(Dataset items)
════════════════
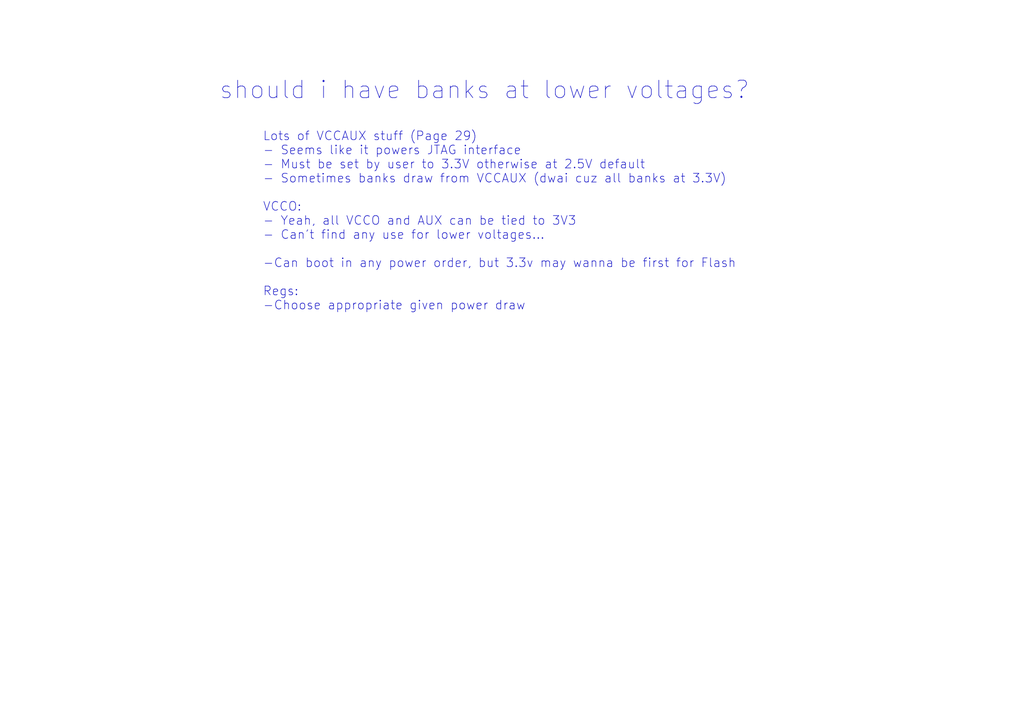
<source format=kicad_sch>
(kicad_sch (version 20230121) (generator eeschema)

  (uuid da175717-ef9e-4ca0-b696-acd848731689)

  (paper "A4")

  


  (text "Lots of VCCAUX stuff (Page 29)\n- Seems like it powers JTAG interface\n- Must be set by user to 3.3V otherwise at 2.5V default\n- Sometimes banks draw from VCCAUX (dwai cuz all banks at 3.3V)\n\nVCCO:\n- Yeah, all VCCO and AUX can be tied to 3V3\n- Can't find any use for lower voltages...\n\n-Can boot in any power order, but 3.3v may wanna be first for Flash\n\nRegs:\n-Choose appropriate given power draw"
    (at 76.2 90.17 0)
    (effects (font (size 2.54 2.54)) (justify left bottom))
    (uuid 4cd31e42-b4e2-4277-94dc-e95e5e7f51cb)
  )
  (text "should i have banks at lower voltages?" (at 63.5 29.21 0)
    (effects (font (size 5.08 5.08)) (justify left bottom))
    (uuid 62abe573-d3cd-44a4-97af-9940472452c3)
  )
)

</source>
════════════════
Each record above must be returned exactly as written, with its pictures omitted.

Answer box
<source format=kicad_sch>
(kicad_sch (version 20230121) (generator eeschema)

  (uuid da175717-ef9e-4ca0-b696-acd848731689)

  (paper "A4")

  


  (text "Lots of VCCAUX stuff (Page 29)\n- Seems like it powers JTAG interface\n- Must be set by user to 3.3V otherwise at 2.5V default\n- Sometimes banks draw from VCCAUX (dwai cuz all banks at 3.3V)\n\nVCCO:\n- Yeah, all VCCO and AUX can be tied to 3V3\n- Can't find any use for lower voltages...\n\n-Can boot in any power order, but 3.3v may wanna be first for Flash\n\nRegs:\n-Choose appropriate given power draw"
    (at 76.2 90.17 0)
    (effects (font (size 2.54 2.54)) (justify left bottom))
    (uuid 4cd31e42-b4e2-4277-94dc-e95e5e7f51cb)
  )
  (text "should i have banks at lower voltages?" (at 63.5 29.21 0)
    (effects (font (size 5.08 5.08)) (justify left bottom))
    (uuid 62abe573-d3cd-44a4-97af-9940472452c3)
  )
)

</source>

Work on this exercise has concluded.